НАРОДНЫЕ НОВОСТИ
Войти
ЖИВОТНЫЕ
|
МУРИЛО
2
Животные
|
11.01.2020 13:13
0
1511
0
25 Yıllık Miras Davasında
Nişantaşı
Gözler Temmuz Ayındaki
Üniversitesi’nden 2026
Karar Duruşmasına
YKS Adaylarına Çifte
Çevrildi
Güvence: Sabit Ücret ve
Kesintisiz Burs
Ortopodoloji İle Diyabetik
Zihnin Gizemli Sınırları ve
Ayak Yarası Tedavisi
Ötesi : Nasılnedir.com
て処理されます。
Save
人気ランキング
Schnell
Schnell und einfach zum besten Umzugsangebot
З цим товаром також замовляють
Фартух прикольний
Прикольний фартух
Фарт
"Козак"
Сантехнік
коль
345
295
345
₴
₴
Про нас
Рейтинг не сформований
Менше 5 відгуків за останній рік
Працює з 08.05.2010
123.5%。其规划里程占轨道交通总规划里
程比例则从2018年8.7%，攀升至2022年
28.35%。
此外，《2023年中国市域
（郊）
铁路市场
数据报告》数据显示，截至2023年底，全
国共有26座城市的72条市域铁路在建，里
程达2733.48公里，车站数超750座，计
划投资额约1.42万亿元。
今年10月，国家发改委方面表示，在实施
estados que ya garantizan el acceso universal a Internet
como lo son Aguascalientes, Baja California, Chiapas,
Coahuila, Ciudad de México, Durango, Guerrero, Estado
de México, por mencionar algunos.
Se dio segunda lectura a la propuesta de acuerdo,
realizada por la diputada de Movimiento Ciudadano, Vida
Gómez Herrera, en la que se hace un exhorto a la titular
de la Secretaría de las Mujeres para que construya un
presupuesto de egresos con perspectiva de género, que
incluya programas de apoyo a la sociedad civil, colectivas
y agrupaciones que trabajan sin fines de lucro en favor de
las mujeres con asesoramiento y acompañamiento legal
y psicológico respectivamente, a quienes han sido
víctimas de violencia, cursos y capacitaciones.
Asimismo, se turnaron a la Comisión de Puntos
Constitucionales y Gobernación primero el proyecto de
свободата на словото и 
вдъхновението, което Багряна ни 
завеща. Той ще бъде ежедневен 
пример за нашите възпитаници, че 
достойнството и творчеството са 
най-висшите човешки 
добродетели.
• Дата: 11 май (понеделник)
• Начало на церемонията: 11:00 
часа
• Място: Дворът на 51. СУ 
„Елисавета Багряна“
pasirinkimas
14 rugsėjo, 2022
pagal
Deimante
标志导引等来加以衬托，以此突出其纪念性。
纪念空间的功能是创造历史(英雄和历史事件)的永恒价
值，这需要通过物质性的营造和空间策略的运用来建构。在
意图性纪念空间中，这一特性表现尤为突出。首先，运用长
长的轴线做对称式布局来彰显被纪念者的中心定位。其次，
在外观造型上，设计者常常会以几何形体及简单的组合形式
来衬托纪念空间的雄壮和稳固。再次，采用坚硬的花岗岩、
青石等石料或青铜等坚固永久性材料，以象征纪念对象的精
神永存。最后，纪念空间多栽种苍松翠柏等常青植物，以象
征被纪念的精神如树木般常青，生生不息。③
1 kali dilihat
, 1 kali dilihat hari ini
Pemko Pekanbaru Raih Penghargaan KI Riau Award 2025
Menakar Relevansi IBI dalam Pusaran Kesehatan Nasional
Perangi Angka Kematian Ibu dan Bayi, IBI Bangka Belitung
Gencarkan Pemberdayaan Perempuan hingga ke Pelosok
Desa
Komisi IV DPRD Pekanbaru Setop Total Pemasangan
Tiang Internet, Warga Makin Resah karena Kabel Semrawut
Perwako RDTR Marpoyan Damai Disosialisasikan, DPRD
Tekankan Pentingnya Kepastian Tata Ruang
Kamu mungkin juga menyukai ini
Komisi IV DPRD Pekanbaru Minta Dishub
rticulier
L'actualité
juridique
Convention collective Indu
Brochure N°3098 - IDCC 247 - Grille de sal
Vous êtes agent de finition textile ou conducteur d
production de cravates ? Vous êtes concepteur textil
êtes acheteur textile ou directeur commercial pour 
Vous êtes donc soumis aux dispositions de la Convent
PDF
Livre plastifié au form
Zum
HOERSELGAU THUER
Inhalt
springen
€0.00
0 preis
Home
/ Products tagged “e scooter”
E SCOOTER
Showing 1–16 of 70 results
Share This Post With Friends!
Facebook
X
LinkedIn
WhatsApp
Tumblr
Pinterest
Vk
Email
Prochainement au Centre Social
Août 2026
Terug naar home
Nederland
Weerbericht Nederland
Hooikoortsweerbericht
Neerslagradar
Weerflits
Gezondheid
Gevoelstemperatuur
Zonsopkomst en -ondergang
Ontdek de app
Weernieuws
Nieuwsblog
——————————
▶ [What the exercise asks]: Transcribe every line of the rows above, keeping each line unchanged and in its original order.

▶ [The completed task]:
НАРОДНЫЕ НОВОСТИ
Войти
ЖИВОТНЫЕ
|
МУРИЛО
2
Животные
|
11.01.2020 13:13
0
1511
0
25 Yıllık Miras Davasında
Nişantaşı
Gözler Temmuz Ayındaki
Üniversitesi’nden 2026
Karar Duruşmasına
YKS Adaylarına Çifte
Çevrildi
Güvence: Sabit Ücret ve
Kesintisiz Burs
Ortopodoloji İle Diyabetik
Zihnin Gizemli Sınırları ve
Ayak Yarası Tedavisi
Ötesi : Nasılnedir.com
て処理されます。
Save
人気ランキング
Schnell
Schnell und einfach zum besten Umzugsangebot
З цим товаром також замовляють
Фартух прикольний
Прикольний фартух
Фарт
"Козак"
Сантехнік
коль
345
295
345
₴
₴
Про нас
Рейтинг не сформований
Менше 5 відгуків за останній рік
Працює з 08.05.2010
123.5%。其规划里程占轨道交通总规划里
程比例则从2018年8.7%，攀升至2022年
28.35%。
此外，《2023年中国市域
（郊）
铁路市场
数据报告》数据显示，截至2023年底，全
国共有26座城市的72条市域铁路在建，里
程达2733.48公里，车站数超750座，计
划投资额约1.42万亿元。
今年10月，国家发改委方面表示，在实施
estados que ya garantizan el acceso universal a Internet
como lo son Aguascalientes, Baja California, Chiapas,
Coahuila, Ciudad de México, Durango, Guerrero, Estado
de México, por mencionar algunos.
Se dio segunda lectura a la propuesta de acuerdo,
realizada por la diputada de Movimiento Ciudadano, Vida
Gómez Herrera, en la que se hace un exhorto a la titular
de la Secretaría de las Mujeres para que construya un
presupuesto de egresos con perspectiva de género, que
incluya programas de apoyo a la sociedad civil, colectivas
y agrupaciones que trabajan sin fines de lucro en favor de
las mujeres con asesoramiento y acompañamiento legal
y psicológico respectivamente, a quienes han sido
víctimas de violencia, cursos y capacitaciones.
Asimismo, se turnaron a la Comisión de Puntos
Constitucionales y Gobernación primero el proyecto de
свободата на словото и 
вдъхновението, което Багряна ни 
завеща. Той ще бъде ежедневен 
пример за нашите възпитаници, че 
достойнството и творчеството са 
най-висшите човешки 
добродетели.
• Дата: 11 май (понеделник)
• Начало на церемонията: 11:00 
часа
• Място: Дворът на 51. СУ 
„Елисавета Багряна“
pasirinkimas
14 rugsėjo, 2022
pagal
Deimante
标志导引等来加以衬托，以此突出其纪念性。
纪念空间的功能是创造历史(英雄和历史事件)的永恒价
值，这需要通过物质性的营造和空间策略的运用来建构。在
意图性纪念空间中，这一特性表现尤为突出。首先，运用长
长的轴线做对称式布局来彰显被纪念者的中心定位。其次，
在外观造型上，设计者常常会以几何形体及简单的组合形式
来衬托纪念空间的雄壮和稳固。再次，采用坚硬的花岗岩、
青石等石料或青铜等坚固永久性材料，以象征纪念对象的精
神永存。最后，纪念空间多栽种苍松翠柏等常青植物，以象
征被纪念的精神如树木般常青，生生不息。③
1 kali dilihat
, 1 kali dilihat hari ini
Pemko Pekanbaru Raih Penghargaan KI Riau Award 2025
Menakar Relevansi IBI dalam Pusaran Kesehatan Nasional
Perangi Angka Kematian Ibu dan Bayi, IBI Bangka Belitung
Gencarkan Pemberdayaan Perempuan hingga ke Pelosok
Desa
Komisi IV DPRD Pekanbaru Setop Total Pemasangan
Tiang Internet, Warga Makin Resah karena Kabel Semrawut
Perwako RDTR Marpoyan Damai Disosialisasikan, DPRD
Tekankan Pentingnya Kepastian Tata Ruang
Kamu mungkin juga menyukai ini
Komisi IV DPRD Pekanbaru Minta Dishub
rticulier
L'actualité
juridique
Convention collective Indu
Brochure N°3098 - IDCC 247 - Grille de sal
Vous êtes agent de finition textile ou conducteur d
production de cravates ? Vous êtes concepteur textil
êtes acheteur textile ou directeur commercial pour 
Vous êtes donc soumis aux dispositions de la Convent
PDF
Livre plastifié au form
Zum
HOERSELGAU THUER
Inhalt
springen
€0.00
0 preis
Home
/ Products tagged “e scooter”
E SCOOTER
Showing 1–16 of 70 results
Share This Post With Friends!
Facebook
X
LinkedIn
WhatsApp
Tumblr
Pinterest
Vk
Email
Prochainement au Centre Social
Août 2026
Terug naar home
Nederland
Weerbericht Nederland
Hooikoortsweerbericht
Neerslagradar
Weerflits
Gezondheid
Gevoelstemperatuur
Zonsopkomst en -ondergang
Ontdek de app
Weernieuws
Nieuwsblog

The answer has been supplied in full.